### Exercise:
Return all of the data exactly as written, without the pictures.

### Records:

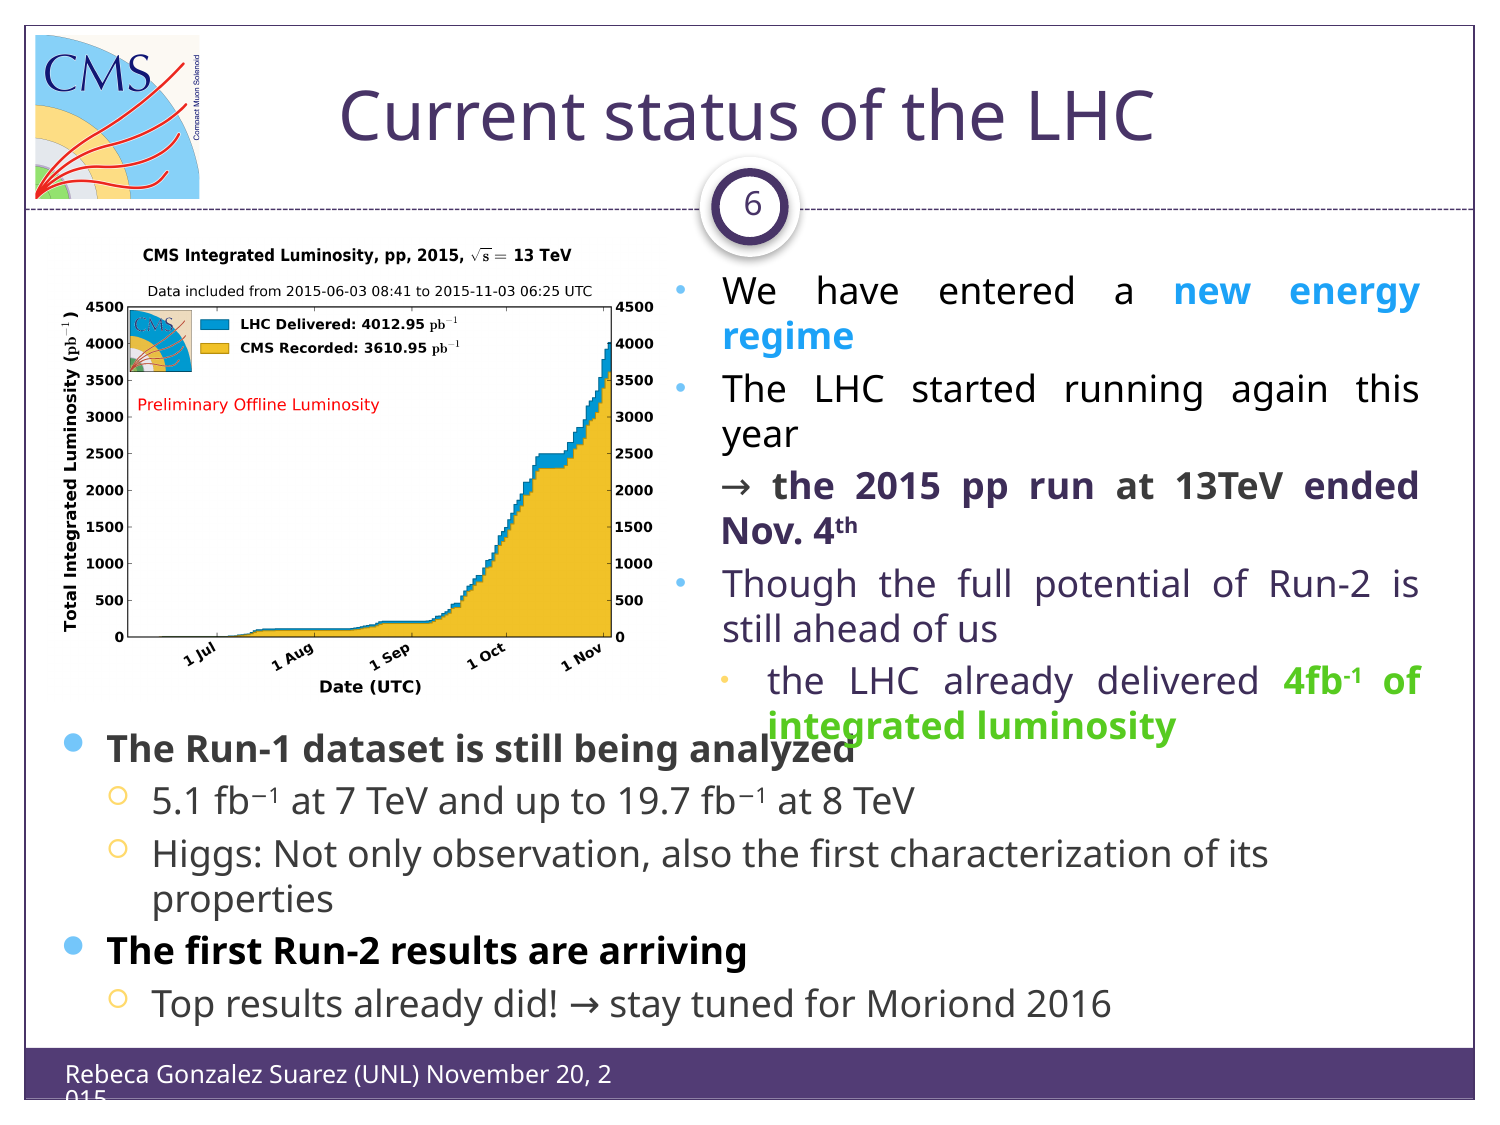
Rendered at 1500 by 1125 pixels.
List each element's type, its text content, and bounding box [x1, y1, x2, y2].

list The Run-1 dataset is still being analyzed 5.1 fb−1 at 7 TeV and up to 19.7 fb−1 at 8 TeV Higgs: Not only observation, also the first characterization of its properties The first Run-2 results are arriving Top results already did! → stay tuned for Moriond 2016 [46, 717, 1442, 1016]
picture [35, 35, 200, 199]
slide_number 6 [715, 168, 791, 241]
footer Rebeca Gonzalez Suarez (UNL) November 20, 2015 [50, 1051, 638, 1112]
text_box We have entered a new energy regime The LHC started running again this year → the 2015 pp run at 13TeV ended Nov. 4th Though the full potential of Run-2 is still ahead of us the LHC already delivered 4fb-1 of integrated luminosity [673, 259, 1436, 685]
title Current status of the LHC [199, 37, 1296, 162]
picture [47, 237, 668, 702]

### Task output:
Rendered at 1500 by 1125 pixels.
List each element's type, its text content, and bounding box [x1, y1, x2, y2].

list The Run-1 dataset is still being analyzed 5.1 fb−1 at 7 TeV and up to 19.7 fb−1 at 8 TeV Higgs: Not only observation, also the first characterization of its properties The first Run-2 results are arriving Top results already did! → stay tuned for Moriond 2016 [46, 717, 1442, 1016]
picture [35, 35, 200, 199]
slide_number 6 [715, 168, 791, 241]
footer Rebeca Gonzalez Suarez (UNL) November 20, 2015 [50, 1051, 638, 1112]
text_box We have entered a new energy regime The LHC started running again this year → the 2015 pp run at 13TeV ended Nov. 4th Though the full potential of Run-2 is still ahead of us the LHC already delivered 4fb-1 of integrated luminosity [673, 259, 1436, 685]
title Current status of the LHC [199, 37, 1296, 162]
picture [47, 237, 668, 702]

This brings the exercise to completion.